As soon as it was light in the room, the other little girl could see that the place was full of people, crammed and jammed, and they were all awfully excited, and kept yelling, "Down with the traitress!" "Away with the renegade!" "Shame on the little sneak!" till it was worse than the turkeys, ten times.
She knew that they meant her, and she tried to explain that she just had to promise, and that if they had been in her place they would have promised too; and of course they could do as they pleased about keeping her word, but she was going to keep it, anyway, and never, never, never eat another piece of turkey either at Thanksgiving or at Christmas.
"Very well, then," says an old lady, who looked like her grandmother, and then began to have a crown on, and to turn into Queen Victoria, "what can we have?"
"Well," says the other little girl, "you can have oyster soup."
"What else?"
"And you can have cranberry sauce."
"What else?"
"You can have mashed potatoes, and Hubbard squash, and celery, and turnip, and cauliflower."
"What else?"
"You can have mince-pie, and pandowdy, and plum-pudding."
"And not a thing on the list," says the Queen, "that doesn't go with turkey! Now you see."
The papa stopped.
"Go on," said the little girl.
"There isn't any more."
The little girl turned round, got up on her knees, took him by the shoulders, and shook him fearfully. "Now, then," she said, while the papa let his head wag, after the shaking, like a Chinese mandarin's, and it was a good thing he did not let his tongue stick out. "Now, will you go on?

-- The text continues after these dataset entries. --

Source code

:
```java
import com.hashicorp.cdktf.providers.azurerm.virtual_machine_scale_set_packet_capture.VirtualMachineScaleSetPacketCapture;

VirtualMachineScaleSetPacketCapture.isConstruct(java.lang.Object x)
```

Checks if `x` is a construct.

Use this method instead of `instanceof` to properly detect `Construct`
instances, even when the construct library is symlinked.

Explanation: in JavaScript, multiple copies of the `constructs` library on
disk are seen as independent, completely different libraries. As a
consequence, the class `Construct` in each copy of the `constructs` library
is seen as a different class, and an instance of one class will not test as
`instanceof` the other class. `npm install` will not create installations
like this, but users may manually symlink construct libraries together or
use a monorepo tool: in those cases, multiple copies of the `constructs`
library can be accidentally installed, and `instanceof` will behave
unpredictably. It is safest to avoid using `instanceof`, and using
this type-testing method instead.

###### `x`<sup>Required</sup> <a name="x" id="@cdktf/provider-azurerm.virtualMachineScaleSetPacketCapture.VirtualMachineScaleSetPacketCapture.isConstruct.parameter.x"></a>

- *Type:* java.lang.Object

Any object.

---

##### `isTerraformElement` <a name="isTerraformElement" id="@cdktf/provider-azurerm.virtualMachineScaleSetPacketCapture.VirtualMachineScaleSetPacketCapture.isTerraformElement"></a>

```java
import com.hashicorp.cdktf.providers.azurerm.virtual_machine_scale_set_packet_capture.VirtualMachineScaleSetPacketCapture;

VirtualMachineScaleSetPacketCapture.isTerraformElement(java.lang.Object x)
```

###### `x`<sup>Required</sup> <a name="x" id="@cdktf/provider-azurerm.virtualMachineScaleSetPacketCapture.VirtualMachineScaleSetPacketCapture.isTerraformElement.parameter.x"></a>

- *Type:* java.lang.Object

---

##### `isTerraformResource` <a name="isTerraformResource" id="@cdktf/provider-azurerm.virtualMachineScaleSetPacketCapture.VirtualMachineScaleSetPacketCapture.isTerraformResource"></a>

What did the people eat in place of turkey?"
"I don't know."
"You don't know, you awful papa! Well, then, what did the little girl eat?"
"She?" The papa freed himself, and made his preparation to escape. "Why she--oh, she ate goose. Goose is tenderer than turkey, anyway, and more digestible; and there isn't so much of it, and you can't overeat yourself, and have bad--"
"Dreams!" cried the little girl.
"Trances," said the papa, and she began to chase him all round the room.